At Gilgal Saul was made king (1 Samuel 11:15) and, in effect, God was rejected and the rot set in.  Moffatt’s translation reads, “Their guilt lies all at Gilgal; so there I learned to hate them!  For their evil practices, I drive them from My house; no longer will I love them – their rulers are all rebels” (verse 15).  The reality is that “Ephraim the Fruitful” bears no fruit.

There’s strong irony here.  When God says, “Because of their sinful deeds, I will drive them out of my house”, He’s echoing the promises given to Israel at the Exodus and reversing them.  The Canaanites were driven out so Israel could enjoy God’s gift of the land: now the Israelites were to be driven out because of their assimilation of Canaanite practices.  As the unfaithful wife was driven from the husband’s house, so Israel was driven from God’s ‘house’ i.e. His land.

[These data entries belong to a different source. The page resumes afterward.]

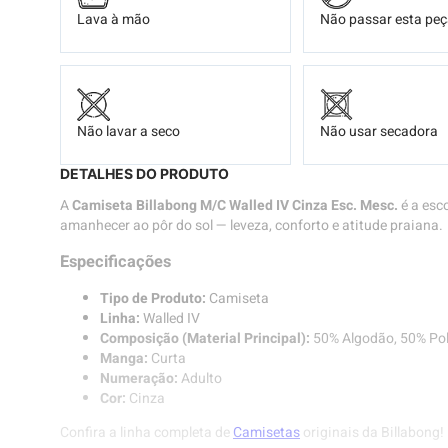
Lava à mão
Não passar esta pe
Não lavar a seco
Não usar secadora
DETALHES DO PRODUTO
A
Camiseta Billabong M/C Walled IV Cinza Esc. Mesc.
é a esco
amanhecer ao pôr do sol — leveza, conforto e atitude praiana.
Especificações
Tipo de Produto:
Camiseta
Linha:
Walled IV
Composição (Material Principal):
50% Algodão, 50% Pol
Manga:
Curta
Numeração:
Adulto
Cor:
Cinza
Confira a linha completa de
Camisetas
originais da Billabong!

When God says He ‘hated them’ it means ‘loved less than before’. Warm affection pervades the book of Hosea from end to end. Such language announces with anguish not the final ultimatum but a break off of relationship, that is, the suspension of the marriage.  In Hosea’s vision he has seen the sons of Israel doomed.

The Israelites have worshipped fertility through the sex rites of Baal and they have sold their souls for peace.  Their judgement will be infertility and war.  The chapter ends with the picture of the wandering Jew, living as a refugee, scattered far and wide.  The Message puts it this way, “My God has washed his hands of them.  They wouldn’t listen.  They’re doomed to be wanderers, vagabonds among the godless nations” (verse 17).

But this is not God’s last word on the Jews!  Romans chapter 11 makes that abundantly clear.  Read that chapter and see there the purposes of God for them. Hosea doesn’t pray out of a hateful vengeance against Israel, but because he shared God’s holy wrath against her sins.  Despite God’s condemnation and the harshness of language with which the unavoidable judgement was announced, the major purpose of the book is to proclaim God’s compassion and love that cannot – finally – let Israel go.